ACTION ITEM:
Pictures aside, the data must be reproduced exactly.

SUPPLIED INFORMATION:
□ □ □ □

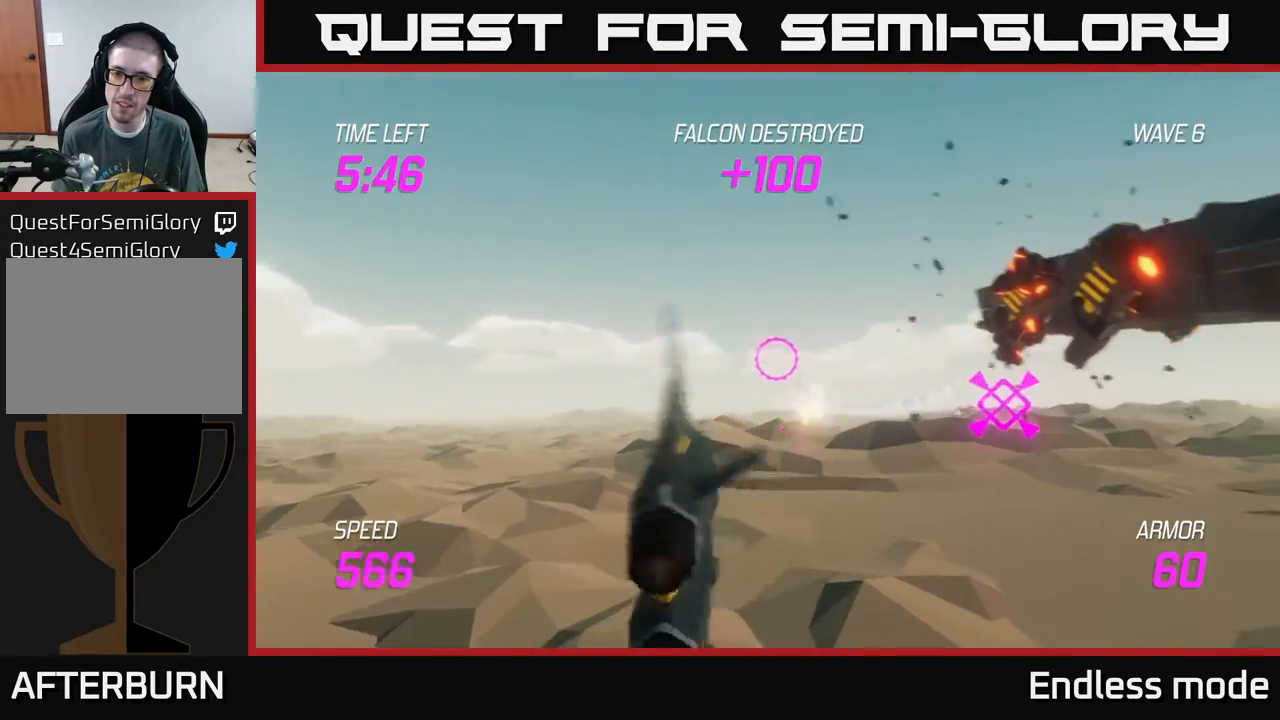
{"buttons": [], "left_stick": "right", "events": [[233, "R2", "down"], [267, "left_stick", "center"], [350, "R2", "up"], [450, "left_stick", "right"]]}
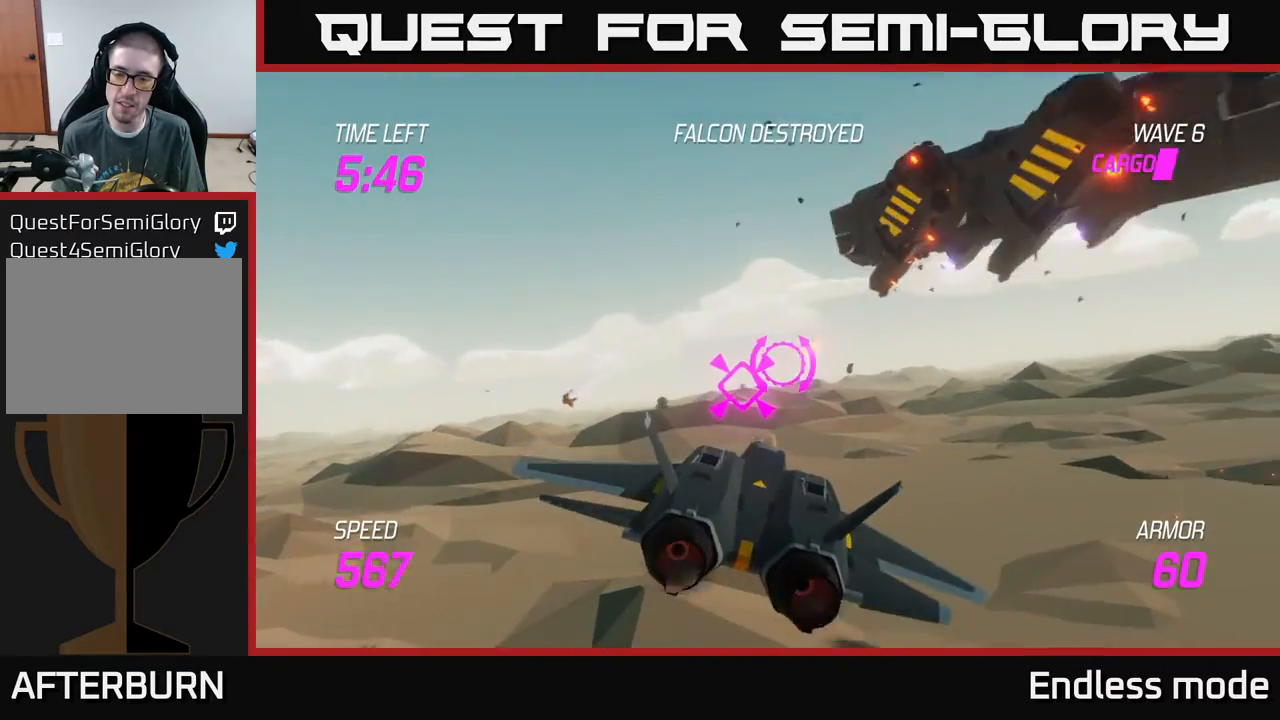
{"buttons": [], "left_stick": "up-right", "events": [[250, "left_stick", "up-right"]]}
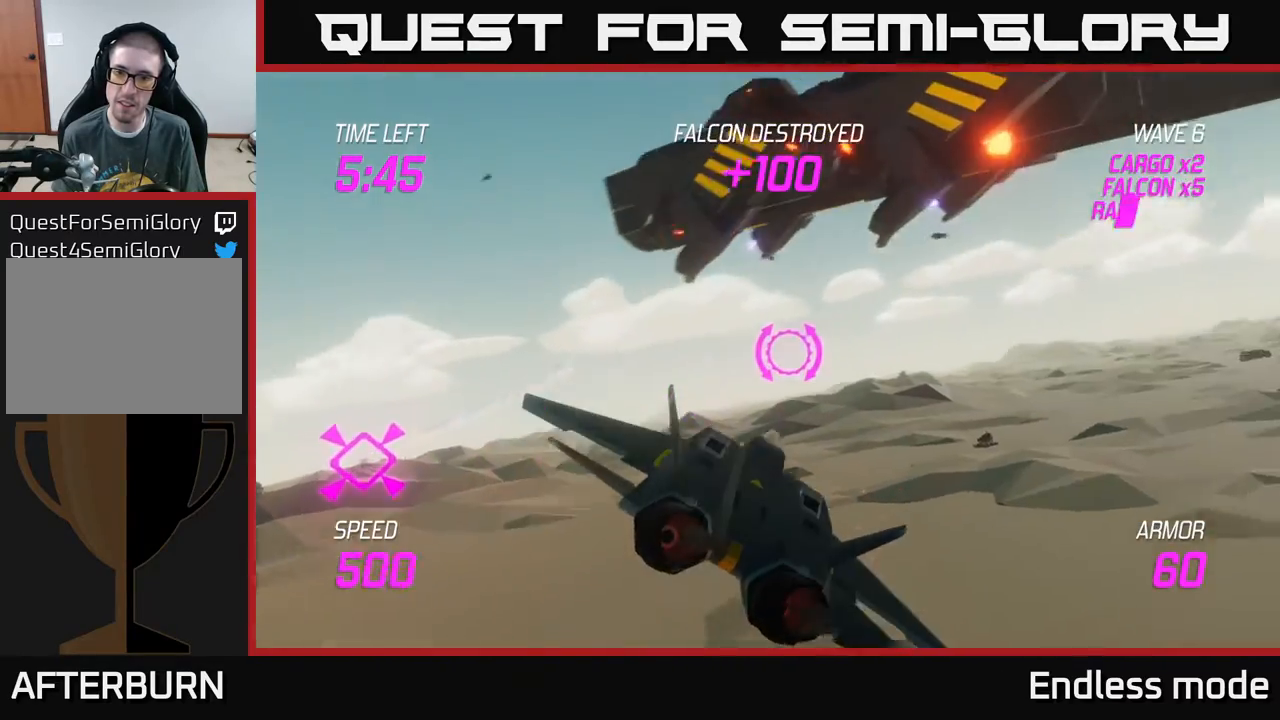
{"buttons": [], "left_stick": "down-left", "events": [[300, "left_stick", "down-left"]]}
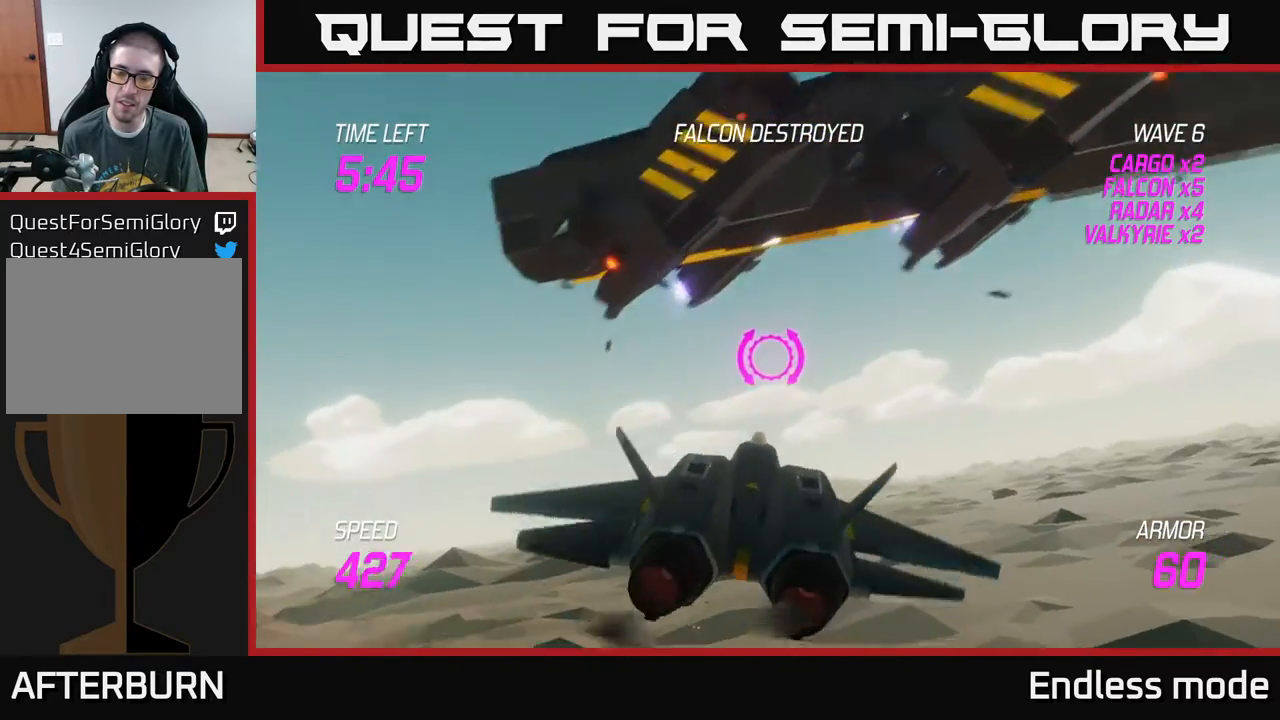
{"buttons": ["L2"], "left_stick": "right", "events": [[33, "left_stick", "left"], [267, "L2", "down"], [300, "left_stick", "right"]]}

□ □ □ □

FINISHED EXERCISE:
{"buttons": [], "left_stick": "right", "events": [[233, "R2", "down"], [267, "left_stick", "center"], [350, "R2", "up"], [450, "left_stick", "right"]]}
{"buttons": [], "left_stick": "up-right", "events": [[250, "left_stick", "up-right"]]}
{"buttons": [], "left_stick": "down-left", "events": [[300, "left_stick", "down-left"]]}
{"buttons": ["L2"], "left_stick": "right", "events": [[33, "left_stick", "left"], [267, "L2", "down"], [300, "left_stick", "right"]]}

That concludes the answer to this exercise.